Hükümet erkânı Diyarbakır’ı ‘suyolu’ yaptı.
‘Akıllı olun’ deme ihtiyacı hâsıl oldukça iftar çadırı bahanesiyle ‘pat’ Diyarbakır’a düşüyorlar!
Önceki Ramazanlarda pek rastlamadığımız AKP’liler, belediyelere el koyduktan sonra güzergâha revan oldular, biri gidiyor, diğeri geliyor.
Belediye imkânları ellerinde, güzergâh boş; ‘terör’, ‘terörist’, ‘yıktık’, ‘kırdık’, ‘döktük’, ‘yeniden imar’, ‘yatırım’, ‘teşvik’, ‘yeniden barış süreci’ gibi sloganlarla bir yoldur tutturmuşlar gidiyorlar. Belediyelere el koyduktan sonra yandaşlarına rant alanı yaratma imkanı bulan iktidar, şimdi 2019’un hazırlıklarını yapıyor, Diyarbakır’ın şahsında bölgenin seçmenini ve oylarını kendinde toplama gayreti içinde.
Önce Başbakan, iki gün sonra da Başbakan Yardımcısı Numan Kurtulmuş Diyarbakır’daydı.
Mekân Ulu Caminin önü
Vaaz için uygun bir mekân.
Önce terör vaazı
Sonra
İslami vaaz
Ardından
Sur içinin yeniden imarı, yıkılan evlerin imarı
Son söz;
Yatırım, teşvik, istihdam gibi alıştığımız, ancak gerçekleştiğini göremediğimiz vaatler.
Yanlarında, çevrelerinde bir miktar AK Partili
Bir miktarda ekonomi ile ilgili STK dediğimiz kurumlar.
Sahte vaatlere sahte alkışlar.
Sahte vaatler sahte alkışlara!
Yıllardır sürüp gelen bir ritüel!
Pembe tablo sunumu!
Sahte alkışın sahibi işadamlarına durum nasıl diye sorduğunuzda;
‘Durum hiç iyi değil, üretim yok, istihdam düştü, işyerleri tek tek kapanıyor’ gibi serzeniş duyarsınız.

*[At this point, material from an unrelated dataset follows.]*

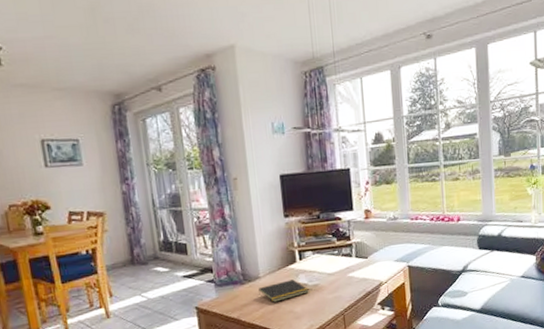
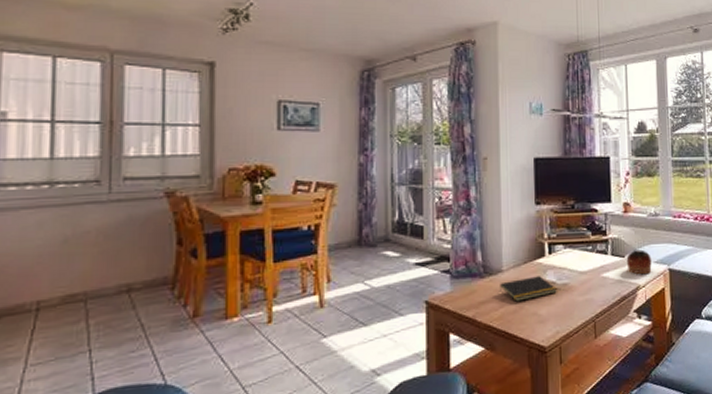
bowl: none [369,250,393,273] -> present [626,249,652,275]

Peki, o sahte alkışlar niye?
Eh belki bize sahte görünen, sadece birilerine yarayacak olan o vaatlerden birini kapma yarışı. Sur da ya da Hewsel’de bir ihaleyi kapabilme gayreti!
&
Sur içi ağız sulandırıyor
Çatışmalı zamanlarda yıkılmayan ancak yara alan eski, yeni, tarihi binalar yıkıldı, yerine yeniler yapılacak.
En son aldığım duyum; UNESCO ve tarihi varlıkları koruma kurulu nezdinde tescilli tarihi evlerin bir kısmı da yıkımdan nasibini almış, hem de çok yakın bir zamanda. Tescilli tarihi evleri dahi yıkacak kadar gözleri kararmışlarla birlikte hareket eden, onlardan medet umanların kadim kente ihanet içinde olduklarını söylememize gerek var mı?